اَللّٰهُ الَّذ۪ي يُرْسِلُ الرِّيَاحَ فَتُث۪يرُ سَحَابًا فَيَبْسُطُهُ فِي السَّمَٓاءِ كَيْفَ يَشَٓاءُ وَيَجْعَلُهُ كِسَفًا فَتَرَى الْوَدْقَ يَخْرُجُ مِنْ خِلَالِه۪ۚ فَاِذَٓا اَصَابَ بِه۪ مَنْ يَشَٓاءُ مِنْ عِبَادِه۪ٓ اِذَا هُمْ يَسْتَبْشِرُونَ ﴿٤٨
48﴿ Ancak Allâh öyle (kudretli) bir Zâttır ki; o (rahmet) rüzgârları(nı) gönderir de, onlar hemen yekpâre bir bulutu harekete geçirir. Sonra dilediği şekilde onu gök (cihetin)de (bâzen tek parça hâlinde birleşik olarak) yayar ve (bâzen) onu parçalar hâline getirir. (Ey görebilen kişi!) İşte sen yağmuru, onun (yağmasına sebebiyet veren bulutun sıkıştırılması netîcesinde oluşan deliklerin) aralarından çıkarken görmektesin. Nihâyet O (Allâh-u Te‘âlâ) kullarından diler olduğu kimseler(in memleketin)e onu isâbet ettirdiği zaman birdenbire onlar (bolluk, bereket gelecek diye sevinçleri yüzlerine vuracak derecede) müjdelenirler.
وَاِنْ كَانُوا مِنْ قَبْلِ اَنْ يُنَزَّلَ عَلَيْهِمْ مِنْ قَبْلِه۪ لَمُبْلِس۪ينَ ﴿٤٩
49﴿ Hâlbuki gerçekten onlar onun kendi üzerlerine indirilmesinden önce; onun (yağmasının getirdiği müjde ve ferahlanma) öncesinde elbette ümit kesmiş kimseler olmuştular.

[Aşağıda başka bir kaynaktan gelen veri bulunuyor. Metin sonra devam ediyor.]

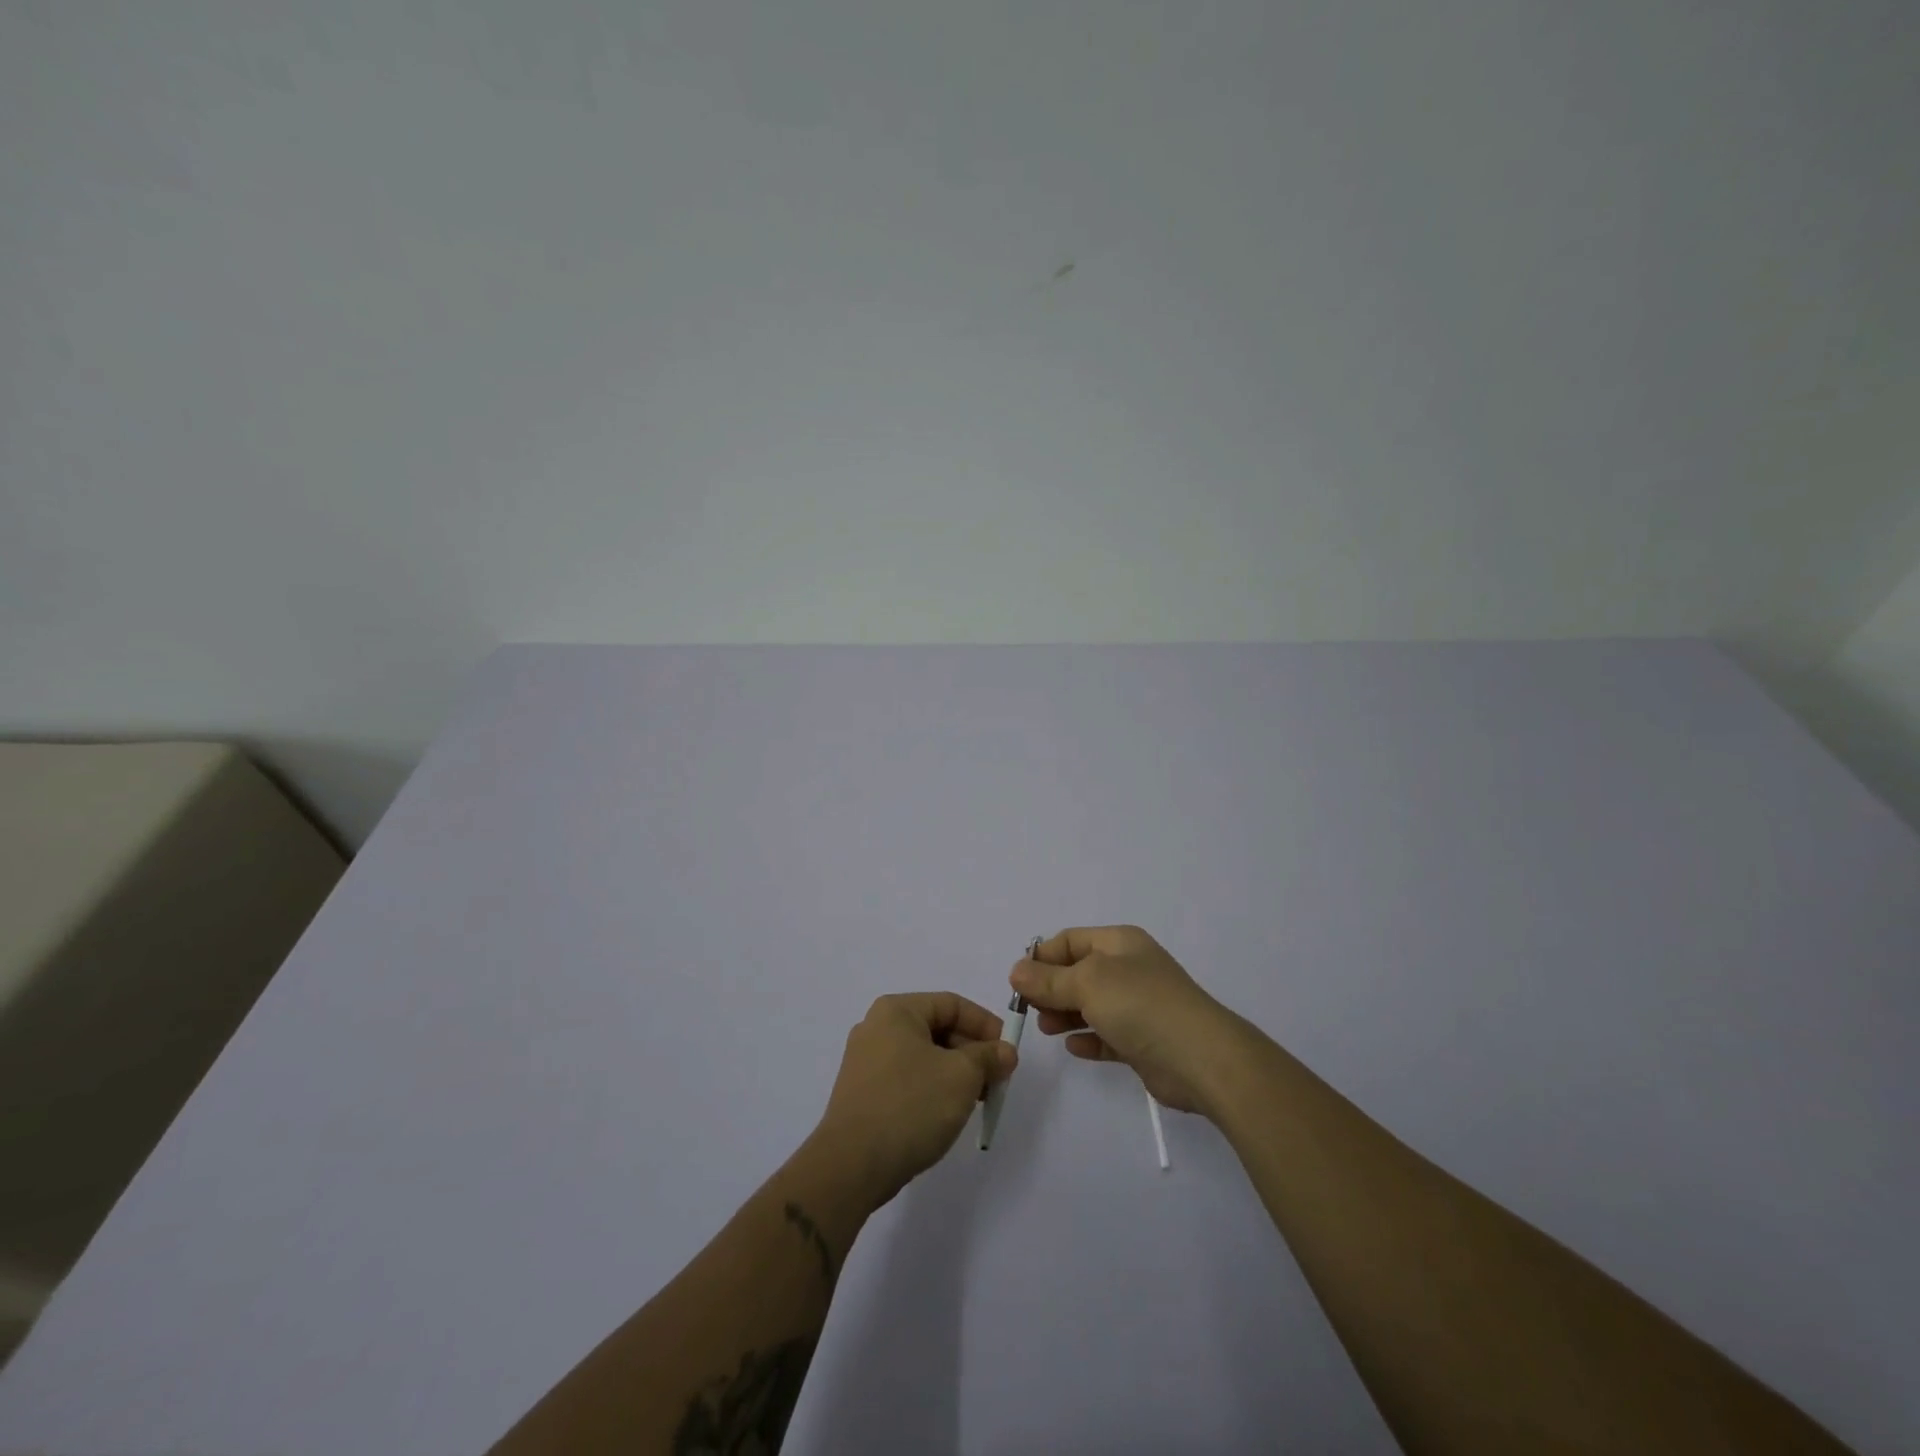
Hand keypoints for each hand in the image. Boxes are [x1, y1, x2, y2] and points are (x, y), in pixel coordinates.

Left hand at [813, 992, 1016, 1206]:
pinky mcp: (863, 1093)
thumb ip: (988, 1057)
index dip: (986, 1025)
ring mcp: (865, 1061)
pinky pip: (907, 1078)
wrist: (852, 1165)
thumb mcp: (961, 1076)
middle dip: (972, 1052)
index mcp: (896, 1011)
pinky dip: (932, 1088)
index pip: (952, 1004)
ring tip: (977, 1100)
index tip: (1008, 1053)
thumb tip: (1005, 1052)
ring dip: (955, 1073)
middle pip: (937, 1028)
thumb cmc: (911, 1106)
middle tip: (997, 1080)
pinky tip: (947, 1113)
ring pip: (924, 1056)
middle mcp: (876, 1027)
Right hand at [1010, 925, 1236, 1115]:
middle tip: (1027, 1009)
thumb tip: (1016, 971)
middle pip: (1079, 972)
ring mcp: (1139, 1006)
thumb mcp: (1087, 983)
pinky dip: (1089, 1038)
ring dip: (1065, 1014)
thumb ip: (1049, 979)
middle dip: (1050, 988)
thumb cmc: (1140, 1005)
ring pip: (1091, 1004)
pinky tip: (1073, 1047)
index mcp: (1119, 943)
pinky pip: (1107, 1035)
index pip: (1070, 940)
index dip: (1042, 957)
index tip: (1018, 982)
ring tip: (1045, 1029)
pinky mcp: (1143, 1041)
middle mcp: (1129, 969)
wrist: (1200, 1058)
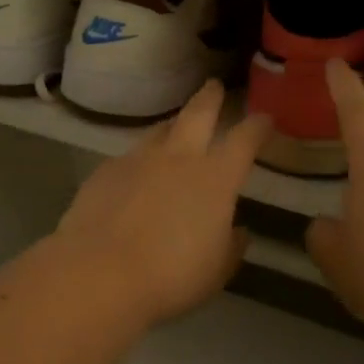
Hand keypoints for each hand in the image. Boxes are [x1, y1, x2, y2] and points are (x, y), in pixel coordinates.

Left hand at [53, 80, 271, 327]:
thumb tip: (237, 231)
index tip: (264, 119)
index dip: (257, 127)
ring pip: (160, 130)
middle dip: (210, 97)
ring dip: (172, 126)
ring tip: (174, 130)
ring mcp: (138, 160)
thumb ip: (230, 246)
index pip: (244, 140)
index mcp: (216, 178)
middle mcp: (178, 158)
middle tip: (214, 87)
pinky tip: (135, 176)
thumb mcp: (216, 270)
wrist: (99, 273)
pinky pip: (129, 157)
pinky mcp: (104, 171)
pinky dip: (140, 161)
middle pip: (198, 113)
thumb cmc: (170, 277)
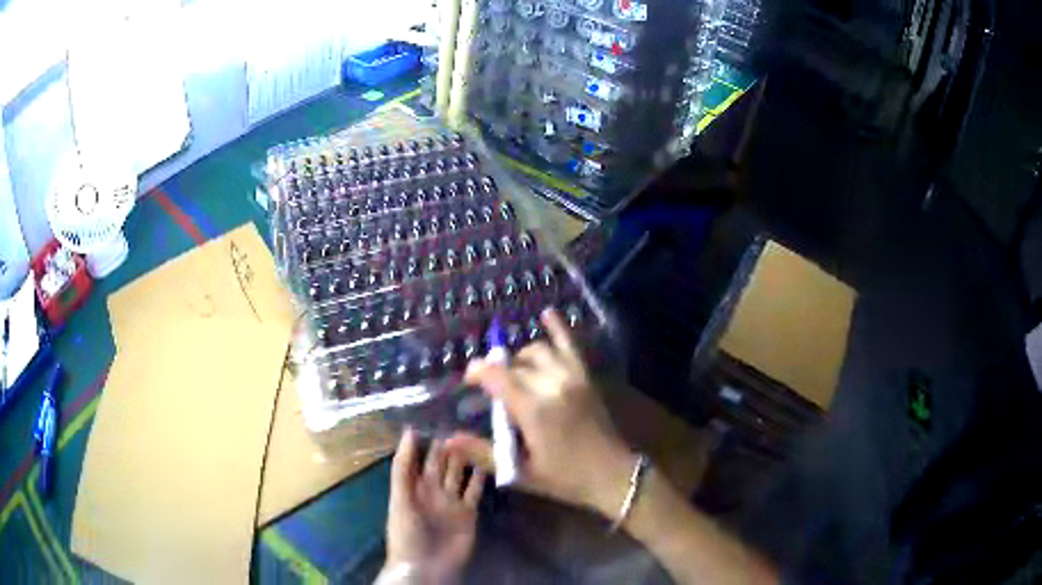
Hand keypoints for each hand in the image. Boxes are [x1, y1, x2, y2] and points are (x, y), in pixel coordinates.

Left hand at [382, 429, 485, 583]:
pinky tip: (487, 461)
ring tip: (476, 435)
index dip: (428, 440)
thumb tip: (408, 431)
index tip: (439, 416)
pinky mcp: (469, 512)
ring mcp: (452, 501)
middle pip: (443, 463)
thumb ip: (404, 467)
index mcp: (414, 485)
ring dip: (466, 458)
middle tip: (463, 421)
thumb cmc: (407, 531)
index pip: (422, 457)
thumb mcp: (400, 497)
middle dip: (450, 445)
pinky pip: (475, 491)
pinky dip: (480, 477)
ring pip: (459, 474)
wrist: (426, 565)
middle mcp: (434, 490)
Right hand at [447, 309, 636, 517]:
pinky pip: (571, 345)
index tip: (468, 380)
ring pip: (538, 351)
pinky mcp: (586, 376)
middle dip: (497, 370)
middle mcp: (552, 385)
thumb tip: (447, 440)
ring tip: (513, 372)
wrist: (613, 475)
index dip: (477, 372)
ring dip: (521, 357)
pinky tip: (547, 313)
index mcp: (534, 410)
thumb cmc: (565, 478)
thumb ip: (483, 453)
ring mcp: (572, 377)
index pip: (496, 376)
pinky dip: (558, 328)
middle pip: (515, 364)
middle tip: (491, 388)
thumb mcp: (520, 472)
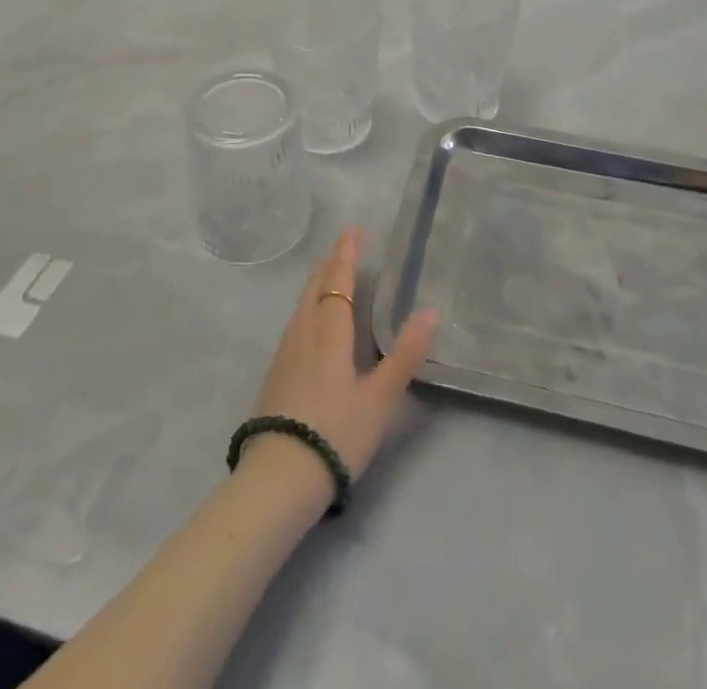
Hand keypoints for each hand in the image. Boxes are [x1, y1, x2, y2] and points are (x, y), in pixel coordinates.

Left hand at [247, 226, 437, 495]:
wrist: (279, 478)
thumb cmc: (336, 432)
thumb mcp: (380, 398)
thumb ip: (404, 355)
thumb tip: (430, 311)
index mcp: (329, 329)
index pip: (337, 278)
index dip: (346, 253)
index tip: (354, 230)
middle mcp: (303, 331)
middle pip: (315, 286)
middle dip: (331, 263)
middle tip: (346, 248)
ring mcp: (285, 351)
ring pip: (302, 304)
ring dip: (318, 283)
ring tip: (331, 277)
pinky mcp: (276, 372)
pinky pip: (296, 322)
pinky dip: (309, 306)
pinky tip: (313, 322)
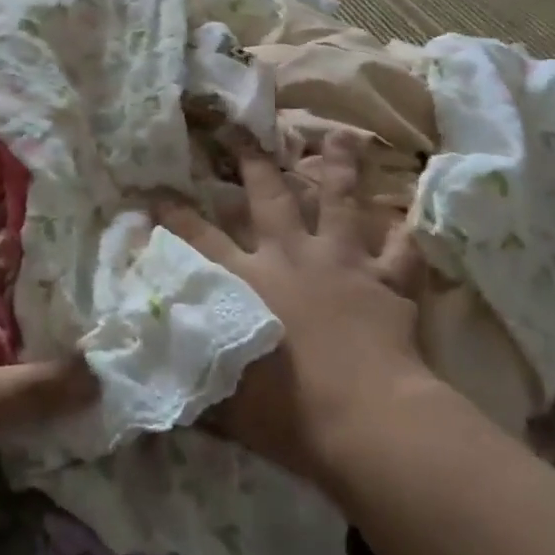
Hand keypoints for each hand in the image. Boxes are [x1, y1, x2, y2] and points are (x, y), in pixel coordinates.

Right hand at [157, 132, 442, 487]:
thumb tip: (148, 366)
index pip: (199, 239)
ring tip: (341, 135)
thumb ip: (188, 373)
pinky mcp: (385, 282)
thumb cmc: (286, 413)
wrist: (366, 420)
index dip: (175, 214)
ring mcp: (341, 263)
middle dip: (253, 163)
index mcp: (247, 280)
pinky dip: (403, 236)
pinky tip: (407, 219)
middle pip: (269, 198)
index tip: (157, 193)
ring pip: (339, 203)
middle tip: (243, 133)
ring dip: (339, 168)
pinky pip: (399, 252)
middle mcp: (290, 257)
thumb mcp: (221, 398)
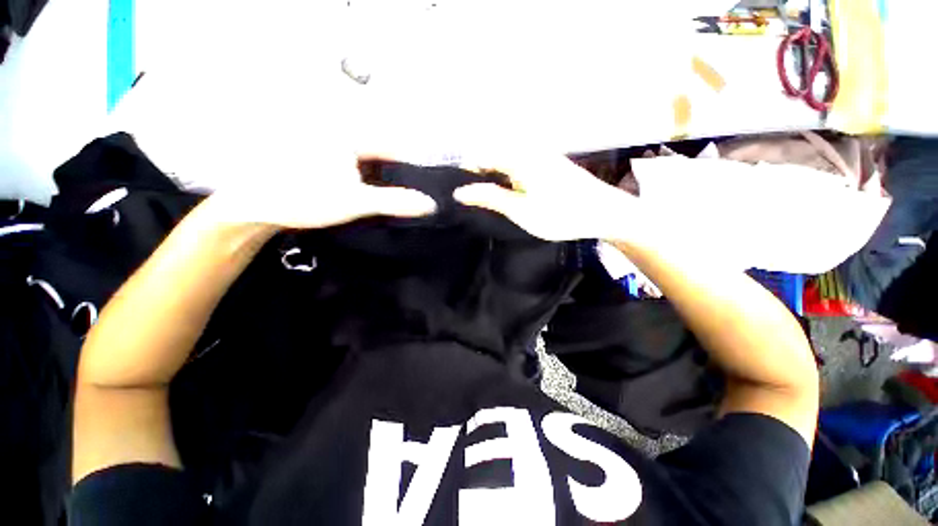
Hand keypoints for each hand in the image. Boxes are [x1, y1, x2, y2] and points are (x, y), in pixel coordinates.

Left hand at [207, 153, 436, 229]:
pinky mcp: (321, 157)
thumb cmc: (304, 198)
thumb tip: (430, 204)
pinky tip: (366, 196)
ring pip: (368, 163)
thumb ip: (395, 201)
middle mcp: (340, 133)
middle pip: (381, 155)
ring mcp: (329, 146)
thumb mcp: (356, 202)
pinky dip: (364, 181)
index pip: (393, 148)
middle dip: (396, 177)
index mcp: (349, 135)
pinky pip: (353, 167)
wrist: (253, 207)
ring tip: (390, 201)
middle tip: (408, 201)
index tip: (420, 190)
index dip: (409, 169)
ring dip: (381, 181)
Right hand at [453, 152, 637, 240]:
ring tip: (492, 203)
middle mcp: (528, 151)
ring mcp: (541, 157)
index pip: (481, 156)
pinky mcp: (548, 166)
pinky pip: (520, 169)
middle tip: (476, 202)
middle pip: (493, 158)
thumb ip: (490, 198)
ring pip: (506, 165)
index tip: (461, 194)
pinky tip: (512, 197)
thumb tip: (460, 192)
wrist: (604, 213)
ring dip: (496, 181)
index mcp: (519, 157)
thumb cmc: (560, 214)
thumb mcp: (520, 209)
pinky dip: (510, 182)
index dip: (468, 174)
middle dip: (481, 178)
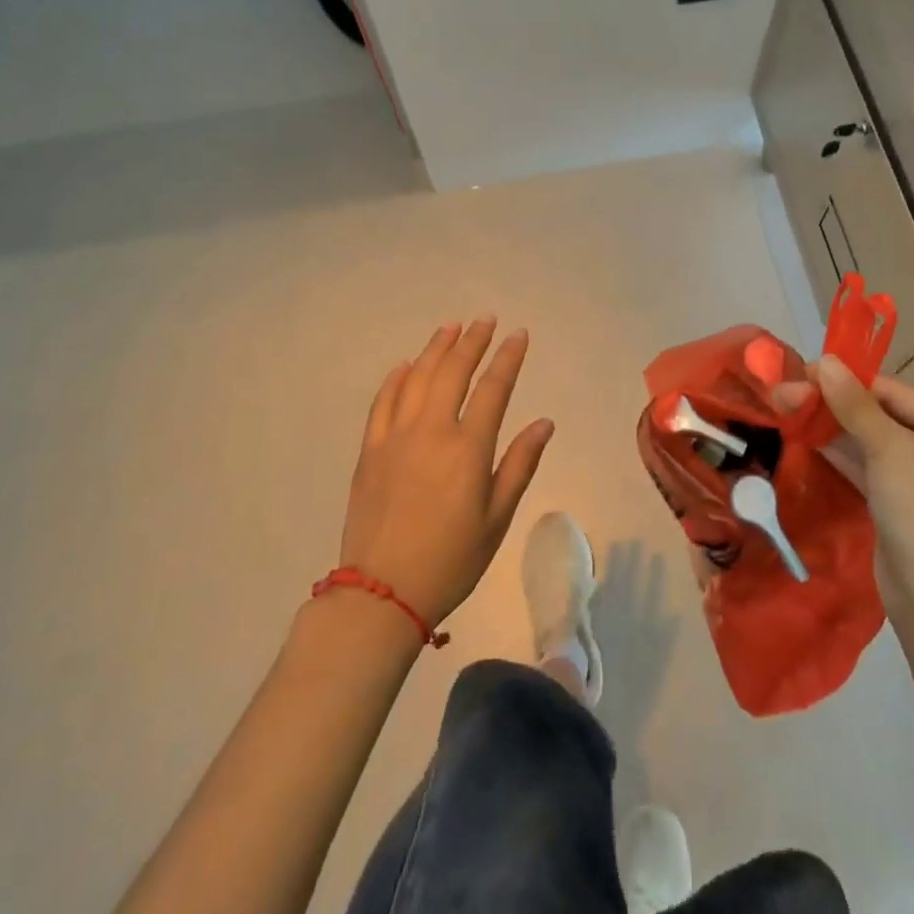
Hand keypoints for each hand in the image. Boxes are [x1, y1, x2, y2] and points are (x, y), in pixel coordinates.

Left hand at [337, 318, 554, 628]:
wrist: (381, 593)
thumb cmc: (451, 559)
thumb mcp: (497, 518)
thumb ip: (520, 464)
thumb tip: (544, 422)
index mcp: (467, 448)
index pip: (493, 388)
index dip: (508, 357)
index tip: (518, 334)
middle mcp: (431, 431)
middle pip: (453, 371)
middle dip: (472, 341)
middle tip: (485, 319)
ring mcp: (395, 437)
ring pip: (417, 378)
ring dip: (435, 349)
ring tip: (450, 328)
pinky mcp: (370, 450)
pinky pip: (383, 402)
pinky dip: (396, 378)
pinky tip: (406, 365)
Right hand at [782, 356, 913, 623]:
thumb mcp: (887, 450)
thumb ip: (854, 404)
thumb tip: (824, 360)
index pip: (892, 391)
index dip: (847, 380)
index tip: (804, 372)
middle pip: (877, 413)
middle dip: (833, 404)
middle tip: (787, 392)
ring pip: (867, 439)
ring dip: (829, 426)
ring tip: (787, 407)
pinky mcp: (895, 500)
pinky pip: (864, 465)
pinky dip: (837, 451)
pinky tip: (804, 436)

فَانْظُرْ اِلٰٓى اٰثَارِ رَحْمَتِ اللّٰهِ كَيْفَ يُحْيِ الْاَرْضَ بَعْدَ مَوْتِهَاۜ اِنَّ ذٰلِكَ لَمُحْيِ الْمَوْتٰىۚ وَهُوَ عَلٰى كُلِّ شَيْءٍ قَد۪يرٌ ﴿٥٠
50﴿ (Ey insan!) Artık sen, Allâh’ın (yağmur yağdırarak ihsan buyurduğu) rahmetinin eserleri (olan; türlü türlü ağaçlara, sebzelere, bitkilere ve diğer nîmetleri)ne bak (da anla) ki; O (Allâh), ölümünden (ve kurumasından) sonra toprağı nasıl diriltmektedir?! İşte sana! Gerçekten Bu (yüce kudrete sâhip) Zât, elbette ölüleri dirilticidir. Zâten O, (yoktan yaratmak ve tekrar diriltmek dâhil) her şeye (hakkıyla gücü yeten bir) Kadîr’dir.